## Begin

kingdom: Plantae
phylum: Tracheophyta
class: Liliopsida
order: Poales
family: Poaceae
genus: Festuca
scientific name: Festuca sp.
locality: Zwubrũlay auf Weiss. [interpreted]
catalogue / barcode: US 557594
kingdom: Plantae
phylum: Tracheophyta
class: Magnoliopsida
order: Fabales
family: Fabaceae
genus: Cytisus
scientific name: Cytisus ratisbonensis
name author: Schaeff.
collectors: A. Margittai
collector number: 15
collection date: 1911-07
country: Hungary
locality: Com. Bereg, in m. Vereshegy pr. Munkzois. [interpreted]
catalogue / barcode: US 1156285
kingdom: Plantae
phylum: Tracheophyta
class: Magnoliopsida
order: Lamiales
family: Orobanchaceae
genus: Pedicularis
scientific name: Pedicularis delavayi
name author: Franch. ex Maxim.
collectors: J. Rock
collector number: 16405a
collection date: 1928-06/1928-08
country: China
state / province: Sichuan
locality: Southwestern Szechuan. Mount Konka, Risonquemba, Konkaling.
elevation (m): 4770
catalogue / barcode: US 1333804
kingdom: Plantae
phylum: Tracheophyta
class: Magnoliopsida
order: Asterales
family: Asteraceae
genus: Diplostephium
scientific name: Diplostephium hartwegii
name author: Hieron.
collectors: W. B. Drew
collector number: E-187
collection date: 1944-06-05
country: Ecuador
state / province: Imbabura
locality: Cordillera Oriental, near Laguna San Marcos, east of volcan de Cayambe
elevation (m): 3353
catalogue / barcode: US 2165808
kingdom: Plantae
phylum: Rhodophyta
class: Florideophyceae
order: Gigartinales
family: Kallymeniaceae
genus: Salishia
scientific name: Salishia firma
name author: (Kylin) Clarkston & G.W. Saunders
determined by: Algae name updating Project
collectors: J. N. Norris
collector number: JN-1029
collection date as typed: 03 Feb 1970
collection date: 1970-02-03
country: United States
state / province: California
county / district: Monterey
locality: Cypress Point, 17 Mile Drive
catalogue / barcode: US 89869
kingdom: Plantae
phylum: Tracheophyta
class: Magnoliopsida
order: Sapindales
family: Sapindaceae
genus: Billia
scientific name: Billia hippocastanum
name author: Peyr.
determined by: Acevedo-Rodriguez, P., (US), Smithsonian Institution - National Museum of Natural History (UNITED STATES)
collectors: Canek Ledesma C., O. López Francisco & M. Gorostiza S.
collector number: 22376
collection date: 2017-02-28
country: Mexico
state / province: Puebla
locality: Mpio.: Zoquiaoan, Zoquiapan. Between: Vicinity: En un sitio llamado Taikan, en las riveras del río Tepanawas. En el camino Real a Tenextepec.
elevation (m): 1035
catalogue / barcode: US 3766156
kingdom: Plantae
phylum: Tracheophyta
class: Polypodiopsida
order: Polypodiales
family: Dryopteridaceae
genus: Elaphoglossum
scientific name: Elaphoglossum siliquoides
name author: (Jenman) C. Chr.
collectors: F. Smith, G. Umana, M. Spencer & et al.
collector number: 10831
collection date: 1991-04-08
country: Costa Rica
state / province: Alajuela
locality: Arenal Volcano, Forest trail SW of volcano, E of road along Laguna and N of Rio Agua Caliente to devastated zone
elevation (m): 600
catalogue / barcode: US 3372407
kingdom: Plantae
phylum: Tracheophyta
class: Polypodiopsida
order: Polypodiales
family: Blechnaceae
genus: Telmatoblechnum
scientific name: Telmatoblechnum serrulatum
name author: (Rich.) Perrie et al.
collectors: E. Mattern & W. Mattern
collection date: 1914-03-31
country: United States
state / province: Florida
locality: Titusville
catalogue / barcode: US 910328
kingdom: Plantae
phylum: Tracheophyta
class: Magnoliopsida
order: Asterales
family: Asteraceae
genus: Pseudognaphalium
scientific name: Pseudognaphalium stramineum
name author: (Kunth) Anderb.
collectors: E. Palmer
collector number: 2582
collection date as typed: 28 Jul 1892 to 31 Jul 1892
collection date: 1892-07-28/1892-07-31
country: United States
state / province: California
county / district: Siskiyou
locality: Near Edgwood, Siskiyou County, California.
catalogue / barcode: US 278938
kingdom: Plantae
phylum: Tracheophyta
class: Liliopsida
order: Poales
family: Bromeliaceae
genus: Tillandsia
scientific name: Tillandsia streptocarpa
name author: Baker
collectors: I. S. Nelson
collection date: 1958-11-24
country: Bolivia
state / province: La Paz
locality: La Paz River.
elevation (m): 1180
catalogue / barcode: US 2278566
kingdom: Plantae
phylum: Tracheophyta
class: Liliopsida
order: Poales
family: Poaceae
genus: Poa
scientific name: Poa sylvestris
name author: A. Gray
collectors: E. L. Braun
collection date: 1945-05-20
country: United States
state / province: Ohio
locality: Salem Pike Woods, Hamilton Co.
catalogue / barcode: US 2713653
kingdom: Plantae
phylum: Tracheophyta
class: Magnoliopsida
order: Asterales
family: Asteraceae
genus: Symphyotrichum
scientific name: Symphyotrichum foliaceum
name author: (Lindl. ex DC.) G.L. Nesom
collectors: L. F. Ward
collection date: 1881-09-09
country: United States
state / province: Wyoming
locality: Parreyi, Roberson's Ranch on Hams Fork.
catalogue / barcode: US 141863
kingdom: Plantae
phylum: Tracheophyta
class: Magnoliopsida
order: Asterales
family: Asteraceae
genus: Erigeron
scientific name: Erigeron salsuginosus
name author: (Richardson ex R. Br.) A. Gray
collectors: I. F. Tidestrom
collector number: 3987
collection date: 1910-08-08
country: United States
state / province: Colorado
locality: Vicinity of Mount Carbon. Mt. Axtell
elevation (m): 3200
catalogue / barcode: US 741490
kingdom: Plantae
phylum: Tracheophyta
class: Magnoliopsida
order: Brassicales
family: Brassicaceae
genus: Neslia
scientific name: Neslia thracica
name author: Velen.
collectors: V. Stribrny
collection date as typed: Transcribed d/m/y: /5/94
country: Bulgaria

## End

EXERCISE REQUIREMENTS: Can you arrange the data, from its first line through the line containing "collectors: J. N. Norris", as a JSON list of strings with one string per line, both ends included and blank lines left out?

RESPONSE FOR THIS EXERCISE:
[
  "kingdom: Plantae",
  "phylum: Tracheophyta",
  "class: Liliopsida",
  "order: Poales",
  "family: Poaceae",
  "genus: Festuca",
  "scientific name: Festuca sp.",
  "locality: Zwubrũlay auf Weiss. [interpreted]",
  "catalogue / barcode: US 557594",
  "kingdom: Plantae",
  "phylum: Tracheophyta",
  "class: Magnoliopsida",
  "order: Fabales",
  "family: Fabaceae",
  "genus: Cytisus",
  "scientific name: Cytisus ratisbonensis",
  "name author: Schaeff.",
  "collectors: A. Margittai",
  "collector number: 15",
  "collection date: 1911-07",
  "country: Hungary",
  "locality: Com. Bereg, in m. Vereshegy pr. Munkzois. [interpreted]",
  "catalogue / barcode: US 1156285",
  "kingdom: Plantae",
  "phylum: Tracheophyta",
  "class: Magnoliopsida",
  "order: Lamiales",
  "family: Orobanchaceae",
  "genus: Pedicularis",
  "scientific name: Pedicularis delavayi",
  "name author: Franch. ex Maxim.",
  "collectors: J. Rock",
  "collector number: 16405a",
  "collection date: 1928-06/1928-08",
  "country: China",
  "state / province: Sichuan",
  "locality: Southwestern Szechuan. Mount Konka, Risonquemba, Konkaling.",
  "elevation (m): 4770",
  "catalogue / barcode: US 1333804",
  "kingdom: Plantae",
  "phylum: Tracheophyta",
  "class: Magnoliopsida",
  "order: Asterales",
  "family: Asteraceae",
  "genus: Diplostephium",
  "scientific name: Diplostephium hartwegii",
  "name author: Hieron.",
  "collectors: W. B. Drew",
  "collector number: E-187",
  "collection date: 1944-06-05",
  "country: Ecuador",
  "state / province: Imbabura",
  "locality: Cordillera Oriental, near Laguna San Marcos, east of volcan de Cayambe",
  "elevation (m): 3353",
  "catalogue / barcode: US 2165808",
  "kingdom: Plantae",
  "phylum: Rhodophyta",
  "class: Florideophyceae",
  "order: Gigartinales",
  "family: Kallymeniaceae",
  "genus: Salishia",
  "scientific name: Salishia firma",
  "name author: (Kylin) Clarkston & G.W. Saunders",
  "determined by: Algae name updating Project",
  "collectors: J. N. Norris"
]